- Brief -
Hunt through the entries for the word "understand" and copy each line in which it appears.

- Material provided -
────
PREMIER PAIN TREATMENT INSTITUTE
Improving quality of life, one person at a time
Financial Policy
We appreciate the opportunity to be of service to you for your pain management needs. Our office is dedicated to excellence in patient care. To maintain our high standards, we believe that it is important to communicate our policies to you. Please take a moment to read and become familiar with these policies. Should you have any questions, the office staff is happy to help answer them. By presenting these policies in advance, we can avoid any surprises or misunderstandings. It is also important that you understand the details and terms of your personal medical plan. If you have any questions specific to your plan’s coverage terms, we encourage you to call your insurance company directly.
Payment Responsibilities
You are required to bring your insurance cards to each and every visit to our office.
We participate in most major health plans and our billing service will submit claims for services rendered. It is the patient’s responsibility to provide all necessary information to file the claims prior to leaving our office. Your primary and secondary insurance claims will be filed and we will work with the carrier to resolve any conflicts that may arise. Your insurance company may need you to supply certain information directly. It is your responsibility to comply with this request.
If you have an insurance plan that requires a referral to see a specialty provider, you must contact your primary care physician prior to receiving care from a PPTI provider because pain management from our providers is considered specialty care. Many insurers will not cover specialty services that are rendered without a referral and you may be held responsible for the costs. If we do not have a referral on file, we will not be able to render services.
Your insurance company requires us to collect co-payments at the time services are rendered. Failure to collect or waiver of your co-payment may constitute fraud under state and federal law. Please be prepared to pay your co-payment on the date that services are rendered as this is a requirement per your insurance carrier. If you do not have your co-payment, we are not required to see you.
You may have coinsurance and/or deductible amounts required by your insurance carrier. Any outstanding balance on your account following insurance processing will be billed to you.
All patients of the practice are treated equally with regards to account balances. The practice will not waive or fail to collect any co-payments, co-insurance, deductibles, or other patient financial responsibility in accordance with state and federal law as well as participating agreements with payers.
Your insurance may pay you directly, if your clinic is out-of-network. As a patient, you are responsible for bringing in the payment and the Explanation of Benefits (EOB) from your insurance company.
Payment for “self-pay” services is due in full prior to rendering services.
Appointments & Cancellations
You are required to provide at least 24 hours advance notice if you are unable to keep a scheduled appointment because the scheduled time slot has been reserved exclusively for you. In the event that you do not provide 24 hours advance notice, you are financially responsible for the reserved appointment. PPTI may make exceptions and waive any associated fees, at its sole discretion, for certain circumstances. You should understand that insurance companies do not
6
────
- Task result -
We appreciate the opportunity to be of service to you for your pain management needs. Our office is dedicated to excellence in patient care. To maintain our high standards, we believe that it is important to communicate our policies to you. Please take a moment to read and become familiar with these policies. Should you have any questions, the office staff is happy to help answer them. By presenting these policies in advance, we can avoid any surprises or misunderstandings. It is also important that you understand the details and terms of your personal medical plan. If you have any questions specific to your plan’s coverage terms, we encourage you to call your insurance company directly.
You are required to provide at least 24 hours advance notice if you are unable to keep a scheduled appointment because the scheduled time slot has been reserved exclusively for you. In the event that you do not provide 24 hours advance notice, you are financially responsible for the reserved appointment. PPTI may make exceptions and waive any associated fees, at its sole discretion, for certain circumstances. You should understand that insurance companies do not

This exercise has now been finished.